First, I have been applying for jobs like: McDonald's, Walmart, meat cutting with the Somali refugees at the slaughter house.
I have never heard back from any of these places and I think it's just because having a college degree would make me overqualified, and even maybe more qualified than the foreman/supervisor/manager?

Second, I did try to enlist, I don't qualify for the military, enlisted or officer (long story short).

Third, this thread wasn't really a discussion on employment to begin with, however the individuals around my parents' age seemed to get caught up on that one unemployment detail....why is that? I'm searching high and low for a job, the issue is autonomy, not employment.

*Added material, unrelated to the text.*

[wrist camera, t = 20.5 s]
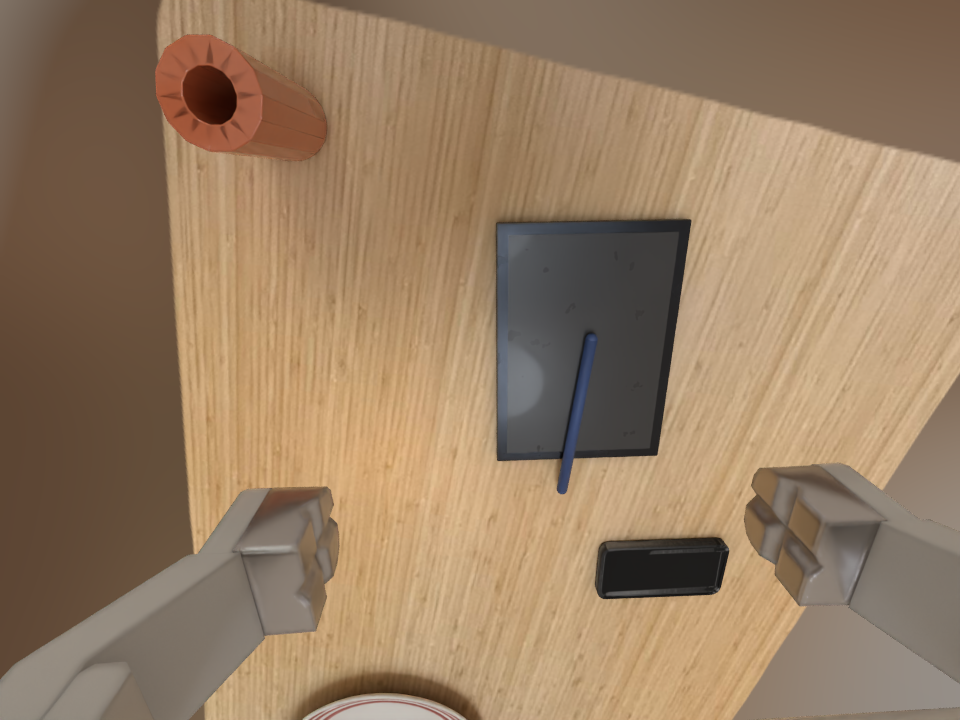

As much as corporations might have brainwashed you to believe it, the rights of a person are not dependent on whether or not they're employed lol

(Yes, I realize those comments are immature, sassy, and I will regret them later, but for now I'm feeling bratty, so I'll take my moment lol)
Yeah, you are not exactly bolstering your argument here.

Just out of purest whimsical curiosity, where do you imagine your "right to autonomy" comes from?
It's called independence. Freedom, liberty, respect or whatever you choose to call it. What exactly is your "purest whimsical curiosity" (which is anything but pure just so we're clear on that.) implying? That a parent has to the right to shackle & bolt their child in their home and control every aspect of their life- which is pretty close to what's happening here? Because where I come from that's called abuse. Of course, living in a parents' home one should adhere to their rules, but there should be boundaries, and when a parent forces their ADULT child out of their boundaries, that's called control.

Yes, Doubtingthomas had a moment. Let him have his moment now, give him a dose of reality later. Take your banter elsewhere, please and thank you.
I am not implying that I in any way feel that the behavior of the OP's parents is appropriate.  In fact, i think it is, as described, quite inappropriate.  But my question wasn't about the behavior of the parents, nor did it imply anything about their behavior or my opinion of it.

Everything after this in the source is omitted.